Recorded information —
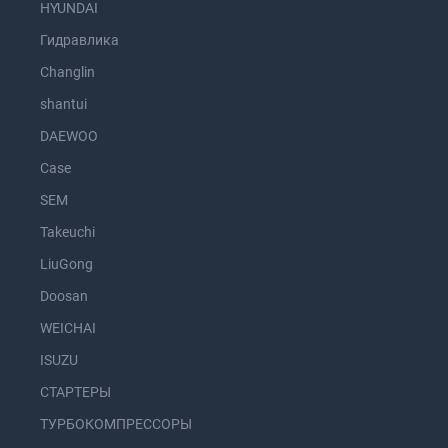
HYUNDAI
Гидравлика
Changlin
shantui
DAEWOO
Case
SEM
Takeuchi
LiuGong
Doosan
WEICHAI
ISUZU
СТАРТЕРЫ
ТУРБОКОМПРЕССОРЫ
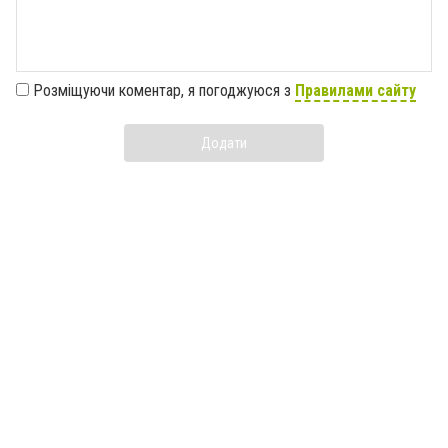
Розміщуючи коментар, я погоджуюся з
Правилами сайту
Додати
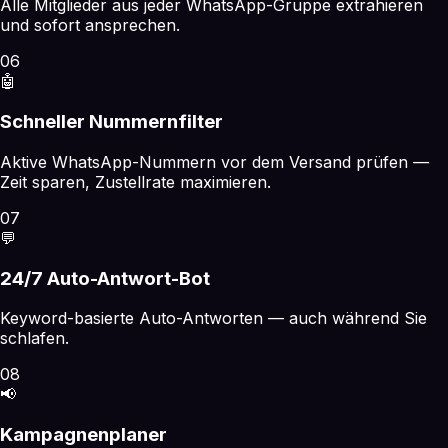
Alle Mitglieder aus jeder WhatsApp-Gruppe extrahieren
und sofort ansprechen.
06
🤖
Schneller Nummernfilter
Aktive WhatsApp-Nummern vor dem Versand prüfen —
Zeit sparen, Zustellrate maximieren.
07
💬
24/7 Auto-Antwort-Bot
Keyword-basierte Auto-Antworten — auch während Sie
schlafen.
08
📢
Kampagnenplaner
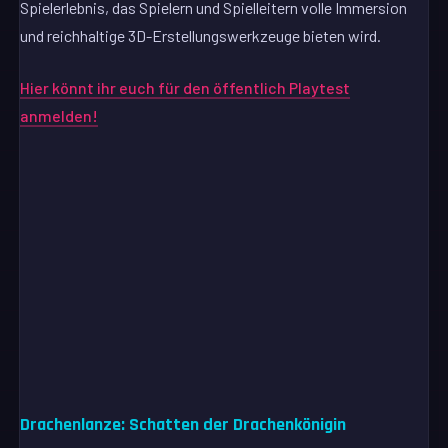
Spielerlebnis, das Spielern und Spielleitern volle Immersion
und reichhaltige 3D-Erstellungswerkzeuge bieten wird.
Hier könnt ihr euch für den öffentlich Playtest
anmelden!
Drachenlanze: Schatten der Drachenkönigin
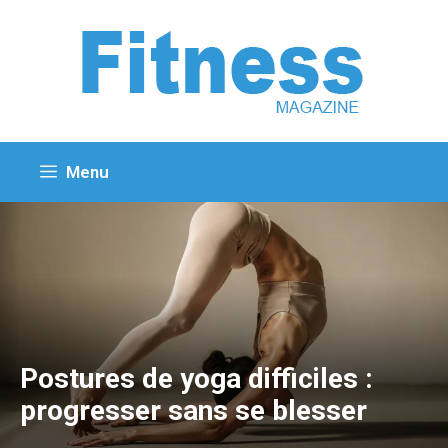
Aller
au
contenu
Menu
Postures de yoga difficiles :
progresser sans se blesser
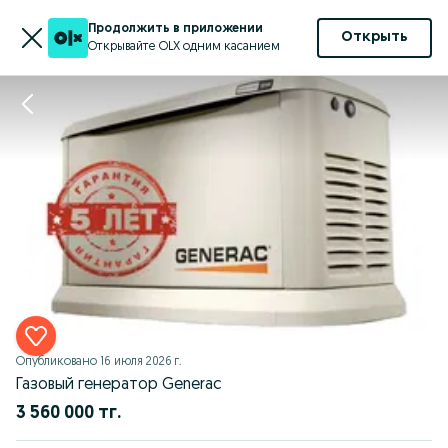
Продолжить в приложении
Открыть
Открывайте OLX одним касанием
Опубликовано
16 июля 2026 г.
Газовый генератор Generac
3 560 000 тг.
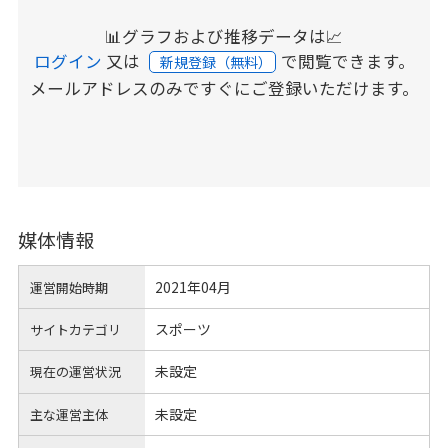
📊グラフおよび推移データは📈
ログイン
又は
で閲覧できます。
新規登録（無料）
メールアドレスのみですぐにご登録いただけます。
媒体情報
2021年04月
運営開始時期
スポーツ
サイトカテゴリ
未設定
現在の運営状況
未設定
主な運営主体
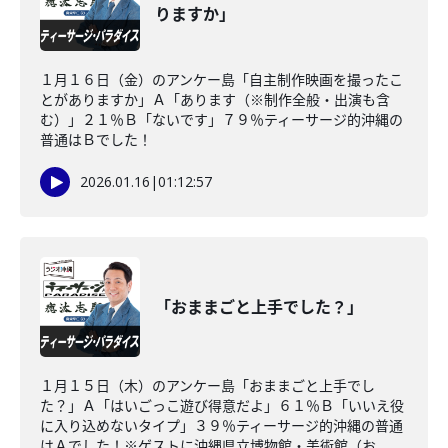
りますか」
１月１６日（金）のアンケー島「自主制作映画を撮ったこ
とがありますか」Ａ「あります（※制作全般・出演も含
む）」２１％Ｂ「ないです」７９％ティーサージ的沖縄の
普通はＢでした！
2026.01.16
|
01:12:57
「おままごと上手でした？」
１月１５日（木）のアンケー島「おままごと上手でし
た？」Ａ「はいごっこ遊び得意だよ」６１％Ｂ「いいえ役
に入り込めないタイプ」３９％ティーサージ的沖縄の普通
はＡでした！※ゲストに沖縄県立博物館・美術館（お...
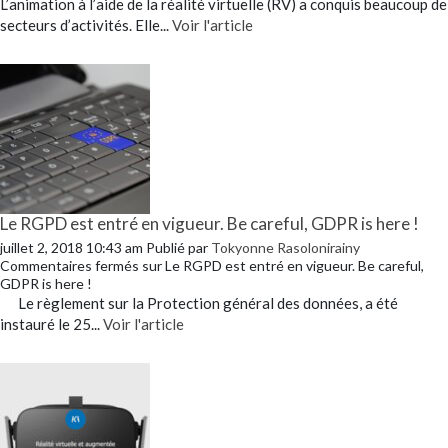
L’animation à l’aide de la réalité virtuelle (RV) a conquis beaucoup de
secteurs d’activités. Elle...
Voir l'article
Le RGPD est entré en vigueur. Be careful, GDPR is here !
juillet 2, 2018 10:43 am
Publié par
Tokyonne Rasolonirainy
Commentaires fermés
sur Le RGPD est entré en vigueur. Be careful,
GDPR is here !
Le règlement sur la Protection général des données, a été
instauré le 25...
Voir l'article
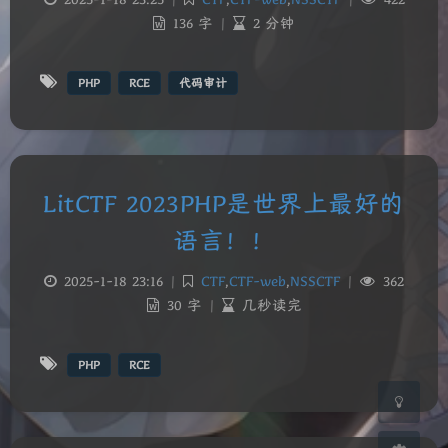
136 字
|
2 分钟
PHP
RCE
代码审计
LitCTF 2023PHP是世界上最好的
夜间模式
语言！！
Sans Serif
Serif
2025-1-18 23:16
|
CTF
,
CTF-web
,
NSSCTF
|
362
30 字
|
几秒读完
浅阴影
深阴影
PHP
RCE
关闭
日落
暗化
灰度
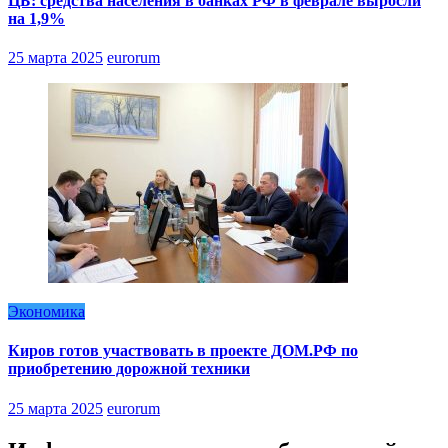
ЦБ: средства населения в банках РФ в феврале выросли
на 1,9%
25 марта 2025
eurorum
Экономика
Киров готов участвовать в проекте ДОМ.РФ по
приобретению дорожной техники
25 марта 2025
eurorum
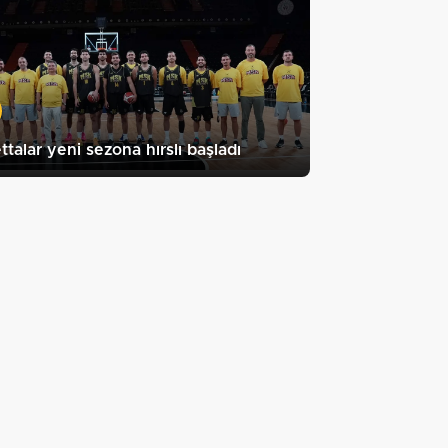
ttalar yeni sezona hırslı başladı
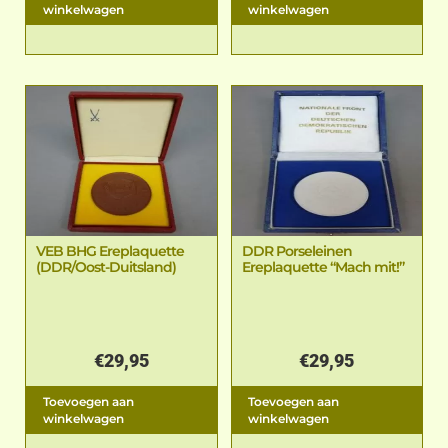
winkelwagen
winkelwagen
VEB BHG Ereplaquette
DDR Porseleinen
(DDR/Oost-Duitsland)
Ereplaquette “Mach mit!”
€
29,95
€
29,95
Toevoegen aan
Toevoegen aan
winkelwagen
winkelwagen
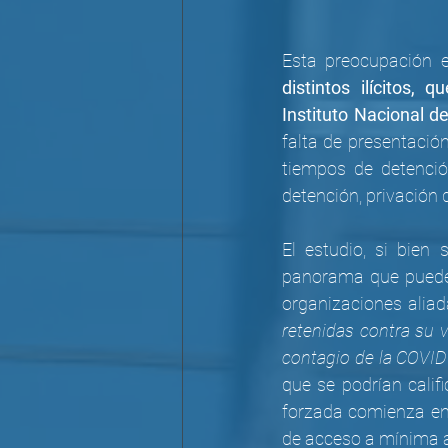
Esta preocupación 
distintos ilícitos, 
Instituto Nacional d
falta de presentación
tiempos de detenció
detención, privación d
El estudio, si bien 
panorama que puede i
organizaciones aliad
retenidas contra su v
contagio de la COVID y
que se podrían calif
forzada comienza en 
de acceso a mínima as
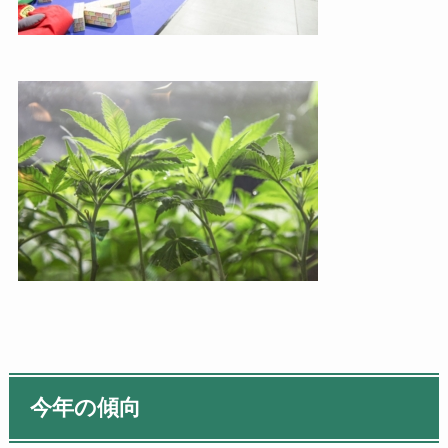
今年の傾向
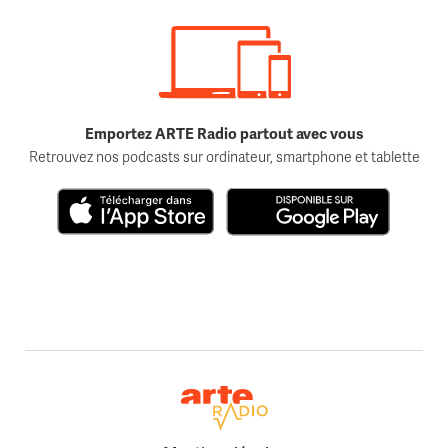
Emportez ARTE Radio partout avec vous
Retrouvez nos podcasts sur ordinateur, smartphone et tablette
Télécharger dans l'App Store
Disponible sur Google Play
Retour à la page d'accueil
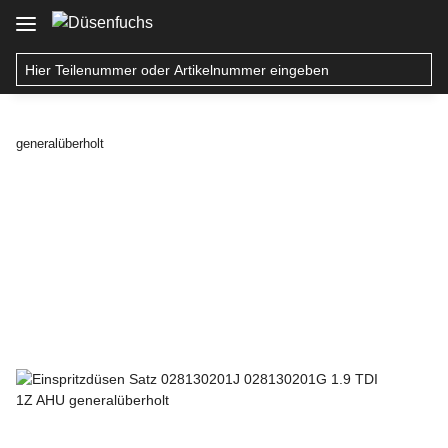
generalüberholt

Task to complete —
Output the listing exactly, pictures excluded.

Result for this exercise —
HYUNDAI
Гидравлика
Changlin
shantui
DAEWOO
Case
SEM
Takeuchi
LiuGong
Doosan
WEICHAI
ISUZU
СТАРТЕРЫ
ТУРБОКОМПРЕССОРЫ
Розміщуючи коментар, я погоджуюся з
Правилами сайту
Додати
Alle Mitglieder aus jeder WhatsApp-Gruppe extrahieren
und sofort ansprechen.
06
🤖
Schneller Nummernfilter
Aktive WhatsApp-Nummern vor dem Versand prüfen —
Zeit sparen, Zustellrate maximieren.
07
💬
24/7 Auto-Antwort-Bot
Keyword-basierte Auto-Antworten — auch während Sie
schlafen.
08
📢
Kampagnenplaner
Spielerlebnis, das Spielern und Spielleitern volle Immersion
und reichhaltige 3D-Erstellungswerkzeuge bieten wird.
Hier könnt ihr euch für den öffentlich Playtest
anmelden!
Drachenlanze: Schatten der Drachenkönigin
Aller
au
contenu
Menu
Postures de yoga difficiles :
progresser sans se blesser
Продолжить в приложении
Открыть
Открывайте OLX одним касанием
Опубликовано
16 июля 2026 г.
Газовый генератор Generac
3 560 000 тг.
📊グラフおよび推移データは📈
ログイン
又は
で閲覧できます。
新規登録（無料）
メールアドレスのみですぐにご登録いただけます。
媒体情報
2021年04月
運営開始時期
スポーツ
サイトカテゴリ
未設定
現在の運営状況
未設定
主な運営主体
りますか」
１月１６日（金）のアンケー島「自主制作映画を撮ったこ
とがありますか」Ａ「あります（※制作全般・出演も含
む）」２１％Ｂ「ないです」７９％ティーサージ的沖縄の
普通はＢでした！
2026.01.16
|
01:12:57
「おままごと上手でした？」
１月１５日（木）のアンケー島「おままごと上手でし
た？」Ａ「はいごっこ遊び得意だよ」６１％Ｂ「いいえ役
に入り込めないタイプ」３９％ティーサージ的沖縄の普通
はＡでした！※ゲストに沖縄県立博物館・美術館（お...
L’animation à l’aide de la réalité virtuelle (RV) a conquis beaucoup de
secteurs d’activités. Elle...
Voir l'article
Le RGPD est entré en vigueur. Be careful, GDPR is here !
juillet 2, 2018 10:43 am
Publié par
Tokyonne Rasolonirainy
Commentaires fermés
sur Le RGPD est entré en vigueur. Be careful,
GDPR is here !
Le règlement sur la Protection général des données, a été
instauré le 25...
Voir l'article
136 字
|
2 分钟
PHP
RCE
代码审计
LitCTF 2023PHP是世界上最好的
夜间模式
语言！！
Sans Serif
Serif
2025-1-18 23:16
|
CTF
,
CTF-web
,
NSSCTF
|
362
30 字
|
几秒读完
浅阴影
深阴影
PHP
RCE
关闭
日落
暗化
灰度
ЦБ: средства населения в банках РФ в феврале выросли
на 1,9%
25 марта 2025
eurorum
Экономика
Киров готов участвовать в проекте ДОМ.РФ по
приобретению дорожной техники
25 марта 2025
eurorum
ttalar yeni sezona hırslı başladı
winkelwagen
winkelwagen
VEB BHG Ereplaquette
DDR Porseleinen
(DDR/Oost-Duitsland)
Ereplaquette “Mach mit!”
€
29,95
€
29,95
Toevoegen aan
Toevoegen aan
winkelwagen
winkelwagen
Esta preocupación 
distintos ilícitos, 
Instituto Nacional d
falta de presentación
tiempos de detenció
detención, privación d
El estudio, si bien 
panorama que puede i
organizaciones aliad
retenidas contra su v
contagio de la COVID y
que se podrían calif
forzada comienza en 
de acceso a mínima as
今年の傾向
Emportez ARTE Radio partout avec vous
Retrouvez nos podcasts sur ordinateur, smartphone et tablette
Télécharger dans l'App Store
Disponible sur Google Play
Retour à la page d'accueil
generalüberholt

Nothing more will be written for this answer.